Sen. Mark Kelly (D-Ariz.), who represents a border state and survived a competitive reelection race last year, predicted that the Senate will pass a border deal by Thursday of next week.  

“I think we need an agreement. We’ve got a crisis at the border. I’ve got 7,000 migrants a day in the Tucson sector, more in the Yuma sector coming across. The charities are running out of resources,” he warned. “It’s critical we get this done. It’s also critical for Ukraine.” 

Kelly and his home-state colleague, Sen. Kyrsen Sinema (I-Ariz.), who is one of the negotiators working on a border security deal, last year criticized the Biden administration’s decision to end Title 42.  

Kelly predicted in April 2022 that lifting the authority to expel migrants without asylum screenings could result in a deluge at the border.

“It’s unacceptable to end Title 42 without a plan and coordination in place to ensure a secure, orderly and human process at the border,” he warned at the time. “It’s clear that this administration’s lack of a plan to deal with this crisis will further strain our border communities.” 

Some Democratic senators were encouraged when Biden acknowledged last week that “we need to fix the broken border system” and said he would be willing “to make significant compromises at the border.”

“[Biden] said the border is broken.
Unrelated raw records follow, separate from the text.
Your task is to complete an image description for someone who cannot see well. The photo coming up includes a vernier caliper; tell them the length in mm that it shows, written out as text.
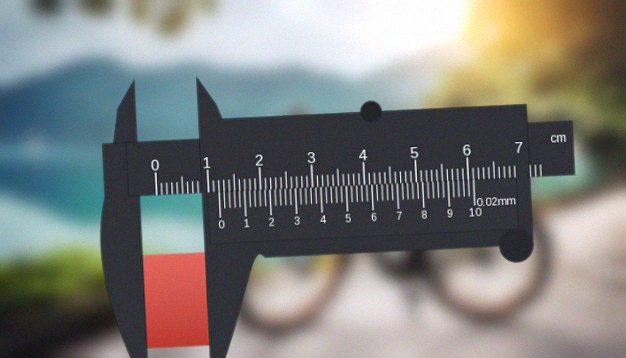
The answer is 12.0 mm
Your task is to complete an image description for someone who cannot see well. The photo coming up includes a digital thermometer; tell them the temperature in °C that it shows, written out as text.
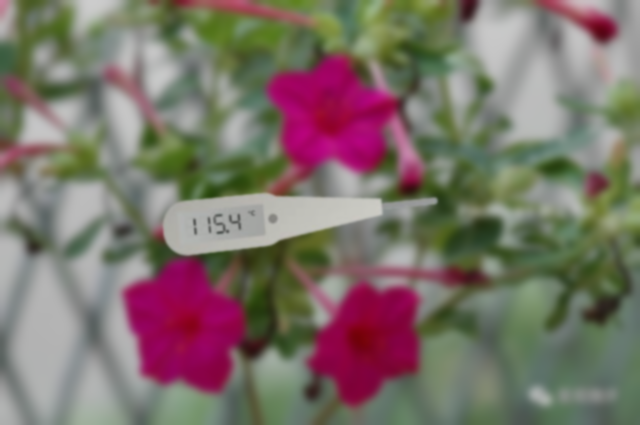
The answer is 115.4 °C
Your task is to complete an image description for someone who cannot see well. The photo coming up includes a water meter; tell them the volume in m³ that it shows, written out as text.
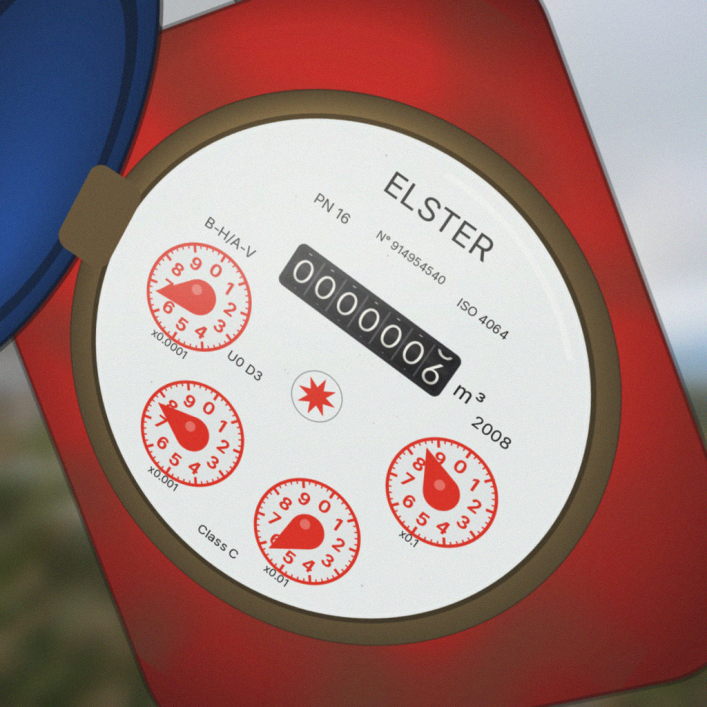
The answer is 5.8576 m³
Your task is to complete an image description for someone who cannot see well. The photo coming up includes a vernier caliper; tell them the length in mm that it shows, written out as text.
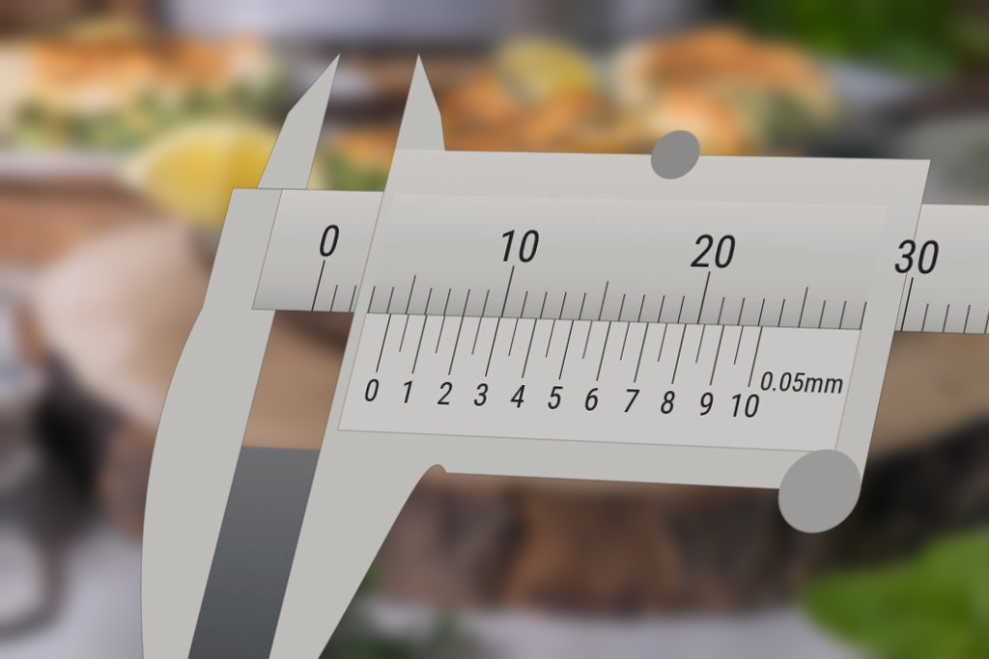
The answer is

Homeland Security Secretary [Alejandro] Mayorkas has said … our system of immigration is broken. The FBI director said last week that we’re flashing code red” at the border, said Sen. Michael Bennet (D-Colo.).

He argued that Biden included $13.6 billion for border protection in his emergency supplemental spending request because “he thinks there’s a lot that needs to be fixed on the border.”

Luján, who’s raised concerns about the direction of the talks, responded to his colleagues’ calls for strong border security measures by emphasizing that all Democrats, including outspoken advocates for the immigrant community, agree that situation at the border needs to be addressed. But he says more senators should have a say over what is being agreed to behind closed doors. 

“There’s not one Democratic colleague that I’ve spoken with that doesn’t want to do something. There’s a misnomer out there that there’s a group of folks in the Senate Democratic Caucus that don’t want to do anything. That is just not true. That needs to be understood by all, which might encourage more people being included in these important conversations,” he said.